Vous savez que nous sommes une compagnie européenne donc nous réprouvons tout ce qui pourrait entraver la liberté de voler dans le ciel européen. Nous sommes très clairs là-dessus et nous le disons haut et fort : nous pensons que rester dans l’Europe est très important pour les Britanniques. C’est mieux économiquement pour eux et c’est mieux pour nous. Je ne dis pas qu’il n’y a pas de solution. Nous avons un plan d’action au cas où le Royaume-Uni sortirait de l’Union européenne mais nous n’en parlons pas : nous nous concentrons sur le fait que le Royaume-Uni reste membre.
EasyJet fête ses 20 ans cette année. Comment la compagnie est-elle arrivée là où elle est aujourd’hui ?
easyJet a été l’une des compagnies les plus pionnières à être créée il y a vingt ans.

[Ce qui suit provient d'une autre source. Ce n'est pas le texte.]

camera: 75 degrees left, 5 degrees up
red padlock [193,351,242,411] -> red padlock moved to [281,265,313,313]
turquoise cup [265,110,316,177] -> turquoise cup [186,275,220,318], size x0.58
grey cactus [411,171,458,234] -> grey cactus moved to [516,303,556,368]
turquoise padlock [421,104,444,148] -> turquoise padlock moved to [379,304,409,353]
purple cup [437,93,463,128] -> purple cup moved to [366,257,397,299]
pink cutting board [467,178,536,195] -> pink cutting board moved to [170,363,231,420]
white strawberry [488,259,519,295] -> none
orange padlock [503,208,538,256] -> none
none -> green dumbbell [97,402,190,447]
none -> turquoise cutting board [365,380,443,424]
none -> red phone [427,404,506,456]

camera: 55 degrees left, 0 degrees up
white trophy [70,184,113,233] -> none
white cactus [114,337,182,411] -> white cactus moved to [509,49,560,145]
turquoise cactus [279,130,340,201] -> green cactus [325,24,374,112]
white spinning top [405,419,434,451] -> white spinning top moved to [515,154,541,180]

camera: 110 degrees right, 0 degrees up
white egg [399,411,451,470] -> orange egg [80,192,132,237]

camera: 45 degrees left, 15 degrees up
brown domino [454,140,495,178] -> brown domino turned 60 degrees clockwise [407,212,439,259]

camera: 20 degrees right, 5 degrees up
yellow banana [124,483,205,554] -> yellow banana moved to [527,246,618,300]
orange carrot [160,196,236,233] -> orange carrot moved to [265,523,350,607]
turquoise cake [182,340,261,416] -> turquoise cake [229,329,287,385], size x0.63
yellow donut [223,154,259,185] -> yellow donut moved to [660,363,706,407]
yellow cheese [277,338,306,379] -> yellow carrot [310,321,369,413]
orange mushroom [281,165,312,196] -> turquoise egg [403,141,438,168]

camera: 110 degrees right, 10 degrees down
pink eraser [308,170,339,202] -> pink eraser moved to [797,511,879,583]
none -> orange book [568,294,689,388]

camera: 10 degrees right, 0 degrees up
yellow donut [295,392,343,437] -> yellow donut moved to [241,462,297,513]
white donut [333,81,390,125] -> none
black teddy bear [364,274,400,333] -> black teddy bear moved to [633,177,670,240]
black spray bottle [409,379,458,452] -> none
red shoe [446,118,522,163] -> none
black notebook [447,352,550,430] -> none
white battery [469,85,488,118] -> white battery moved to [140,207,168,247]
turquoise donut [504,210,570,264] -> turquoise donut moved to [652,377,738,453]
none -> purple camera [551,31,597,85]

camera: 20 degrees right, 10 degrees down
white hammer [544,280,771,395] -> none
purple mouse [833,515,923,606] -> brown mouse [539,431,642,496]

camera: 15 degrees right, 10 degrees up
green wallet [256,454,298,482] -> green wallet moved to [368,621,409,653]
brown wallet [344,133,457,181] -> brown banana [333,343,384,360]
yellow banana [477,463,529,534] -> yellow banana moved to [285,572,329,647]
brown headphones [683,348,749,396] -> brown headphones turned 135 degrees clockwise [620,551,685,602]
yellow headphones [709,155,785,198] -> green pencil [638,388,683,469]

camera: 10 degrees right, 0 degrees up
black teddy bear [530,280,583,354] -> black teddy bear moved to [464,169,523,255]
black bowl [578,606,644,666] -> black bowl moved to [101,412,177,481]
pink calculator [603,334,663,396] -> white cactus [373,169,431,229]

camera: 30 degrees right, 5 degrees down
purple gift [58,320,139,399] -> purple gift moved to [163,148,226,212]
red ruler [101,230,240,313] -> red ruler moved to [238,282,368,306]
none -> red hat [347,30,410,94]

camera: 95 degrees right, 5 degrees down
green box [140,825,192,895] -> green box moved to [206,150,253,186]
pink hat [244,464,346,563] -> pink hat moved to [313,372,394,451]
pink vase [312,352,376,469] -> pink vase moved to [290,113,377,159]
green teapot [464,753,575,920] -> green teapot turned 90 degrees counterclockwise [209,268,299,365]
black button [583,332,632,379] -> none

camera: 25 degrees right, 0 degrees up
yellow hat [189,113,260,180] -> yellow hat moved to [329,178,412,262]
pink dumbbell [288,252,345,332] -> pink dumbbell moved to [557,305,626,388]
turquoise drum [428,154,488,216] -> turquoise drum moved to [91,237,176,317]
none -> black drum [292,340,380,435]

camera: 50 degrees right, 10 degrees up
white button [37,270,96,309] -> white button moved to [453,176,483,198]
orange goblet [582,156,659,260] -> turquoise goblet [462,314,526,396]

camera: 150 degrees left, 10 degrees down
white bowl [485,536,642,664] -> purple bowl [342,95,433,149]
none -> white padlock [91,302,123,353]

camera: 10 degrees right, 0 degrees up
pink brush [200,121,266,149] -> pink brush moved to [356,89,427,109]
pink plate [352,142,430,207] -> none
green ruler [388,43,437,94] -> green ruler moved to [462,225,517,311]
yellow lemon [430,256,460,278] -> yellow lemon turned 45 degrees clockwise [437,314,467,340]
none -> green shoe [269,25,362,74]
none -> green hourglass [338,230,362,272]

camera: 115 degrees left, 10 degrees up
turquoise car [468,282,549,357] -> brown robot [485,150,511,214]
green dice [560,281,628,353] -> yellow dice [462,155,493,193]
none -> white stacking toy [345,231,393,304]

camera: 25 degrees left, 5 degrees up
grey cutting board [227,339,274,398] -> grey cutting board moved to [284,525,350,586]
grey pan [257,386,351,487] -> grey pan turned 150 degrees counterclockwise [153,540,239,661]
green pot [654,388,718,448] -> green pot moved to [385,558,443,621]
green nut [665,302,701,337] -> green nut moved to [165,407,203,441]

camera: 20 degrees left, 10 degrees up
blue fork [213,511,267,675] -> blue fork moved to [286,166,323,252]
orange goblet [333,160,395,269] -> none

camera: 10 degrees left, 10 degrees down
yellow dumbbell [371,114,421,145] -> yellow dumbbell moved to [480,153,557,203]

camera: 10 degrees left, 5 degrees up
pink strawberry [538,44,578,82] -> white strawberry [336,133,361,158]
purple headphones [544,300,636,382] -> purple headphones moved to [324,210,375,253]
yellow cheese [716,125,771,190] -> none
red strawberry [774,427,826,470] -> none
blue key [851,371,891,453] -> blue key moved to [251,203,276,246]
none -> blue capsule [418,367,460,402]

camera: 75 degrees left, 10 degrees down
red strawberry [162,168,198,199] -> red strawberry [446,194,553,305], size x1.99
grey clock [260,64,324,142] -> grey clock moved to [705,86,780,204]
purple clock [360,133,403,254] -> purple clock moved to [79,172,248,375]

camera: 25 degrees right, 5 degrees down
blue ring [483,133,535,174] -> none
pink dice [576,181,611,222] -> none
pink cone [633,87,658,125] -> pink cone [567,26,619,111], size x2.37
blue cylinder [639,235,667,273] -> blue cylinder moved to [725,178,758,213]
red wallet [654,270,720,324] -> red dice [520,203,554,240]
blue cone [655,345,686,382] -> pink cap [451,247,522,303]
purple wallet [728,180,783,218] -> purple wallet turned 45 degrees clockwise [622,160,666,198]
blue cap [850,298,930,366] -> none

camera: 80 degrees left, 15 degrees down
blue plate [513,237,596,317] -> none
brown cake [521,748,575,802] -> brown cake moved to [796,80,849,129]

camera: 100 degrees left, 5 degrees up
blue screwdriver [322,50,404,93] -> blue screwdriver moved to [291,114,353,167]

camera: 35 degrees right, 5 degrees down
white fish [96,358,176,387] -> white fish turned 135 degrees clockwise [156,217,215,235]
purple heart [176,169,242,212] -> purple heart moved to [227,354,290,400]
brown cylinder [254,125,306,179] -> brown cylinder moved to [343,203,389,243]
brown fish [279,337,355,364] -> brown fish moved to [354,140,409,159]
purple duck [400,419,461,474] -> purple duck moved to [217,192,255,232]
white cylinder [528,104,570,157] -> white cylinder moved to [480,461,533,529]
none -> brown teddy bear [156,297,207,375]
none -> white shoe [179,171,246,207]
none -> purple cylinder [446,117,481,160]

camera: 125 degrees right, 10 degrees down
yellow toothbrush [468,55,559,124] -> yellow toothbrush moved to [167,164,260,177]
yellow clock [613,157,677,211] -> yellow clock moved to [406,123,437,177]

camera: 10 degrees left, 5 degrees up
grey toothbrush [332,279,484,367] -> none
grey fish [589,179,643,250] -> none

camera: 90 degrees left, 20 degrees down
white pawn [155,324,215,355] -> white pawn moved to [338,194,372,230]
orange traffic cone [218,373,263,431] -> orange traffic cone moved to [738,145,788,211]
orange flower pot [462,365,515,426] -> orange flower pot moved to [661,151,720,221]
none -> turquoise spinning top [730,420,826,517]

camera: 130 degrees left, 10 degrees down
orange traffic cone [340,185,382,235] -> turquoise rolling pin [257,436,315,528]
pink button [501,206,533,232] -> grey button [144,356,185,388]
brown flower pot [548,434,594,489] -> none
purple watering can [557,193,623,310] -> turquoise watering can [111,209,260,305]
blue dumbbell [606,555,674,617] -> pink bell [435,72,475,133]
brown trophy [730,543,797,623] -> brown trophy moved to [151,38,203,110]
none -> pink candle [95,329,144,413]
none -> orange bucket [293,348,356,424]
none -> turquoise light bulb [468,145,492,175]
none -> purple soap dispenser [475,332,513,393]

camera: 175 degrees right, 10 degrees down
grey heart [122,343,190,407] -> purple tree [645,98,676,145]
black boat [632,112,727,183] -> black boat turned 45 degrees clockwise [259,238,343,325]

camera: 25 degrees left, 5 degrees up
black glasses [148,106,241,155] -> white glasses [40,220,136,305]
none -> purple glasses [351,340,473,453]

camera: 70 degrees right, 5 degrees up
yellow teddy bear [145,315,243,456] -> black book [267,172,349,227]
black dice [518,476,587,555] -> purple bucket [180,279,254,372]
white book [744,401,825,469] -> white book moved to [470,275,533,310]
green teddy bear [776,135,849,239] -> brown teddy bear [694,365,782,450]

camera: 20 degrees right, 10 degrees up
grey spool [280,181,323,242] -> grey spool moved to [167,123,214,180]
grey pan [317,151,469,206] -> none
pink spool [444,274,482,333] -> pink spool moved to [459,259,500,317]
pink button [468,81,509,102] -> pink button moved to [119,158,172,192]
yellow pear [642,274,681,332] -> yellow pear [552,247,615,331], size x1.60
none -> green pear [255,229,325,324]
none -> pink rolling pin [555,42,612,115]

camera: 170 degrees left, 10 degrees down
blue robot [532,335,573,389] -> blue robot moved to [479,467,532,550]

Le timing était parfait grâce à la dérégulation et cette idée brillante qui consistait à laisser les choses simples, faciles, pas chères, à s’amuser. Elle n’était pas vieux jeu, ni pompeuse. C’est un genre différent de compagnie où tout est facile. Et quand vous regardez bien, nous sommes pareils aujourd’hui. Un peu plus sophistiqués certes mais nous restons très simples, nous rendons les choses faciles pour nos clients, nous essayons d’être toujours abordables, nous avons des tarifs bas.
Nos équipages sont fantastiques aussi : ils sont dynamiques, souriants, aimables, ils s’amusent avec les passagers, ils apprécient les passagers, ils veulent prendre soin d’eux. Et nous avons un réseau extraordinaire. C’est ce qui est différent d’il y a vingt ans : durant cette période, nous avons développé cette position incroyable en Europe, nous sommes n°1 ou n°2 sur chacun des aéroports principaux en Europe et c’est une situation exceptionnelle. C’est le cas en France, sur tous nos marchés et nos cinq bases : nous sommes n°2 à CDG et Orly, n°1 à Nice, Lyon et Toulouse. Nous avons une position très forte. C’est ça la différence, le grand changement chez easyJet : ce réseau et la connectivité intra-européenne. C’est toujours la même idée – rester simple, accueillant, attentif au client, avec des tarifs bas – mais nous sommes de plus en plus gros. Je pense que c’est là que réside le secret du succès d’easyJet.
Comment la voyez-vous dans 20 ans ?
Ce sera comme aujourd’hui : nous serons les leaders en Europe, nous serons absolument le modèle gagnant. Il continuera à rencontrer le même succès je pense.
Que pensez-vous d’une éventuelle nouvelle vague de consolidation en Europe ?
C’est très intéressant. Si vous regardez les Etats-Unis, il y a eu une grande vague de consolidation et maintenant il ne reste que quatre grands groupes. Tout s’est concentré. En Europe, les choses vont beaucoup plus lentement. Regardons ce que nous avons fait : easyJet a racheté go Airlines et GB Airlines. C’étaient deux acquisitions sur une période assez longue. Récemment, il y a eu IAG, qui a racheté Aer Lingus. Il y a quelques avancées comme cela. Et beaucoup de compagnies ont disparu, rappelez-vous Spanair… Donc il y a eu de la consolidation, mais très lentement. Et je pense qu’il y en aura encore. Mais cela pourrait prendre beaucoup de temps avant qu’on assiste à une vraie consolidation en Europe parce qu’il n’y a pas de Chapitre 11 : les compagnies peuvent se débattre longtemps avant d’être rachetées. Et avec les compagnies bas tarifs, cela peut durer encore plus longtemps.
easyJet pourrait y prendre part ?
Oui, car nous n’écartons aucune opportunité.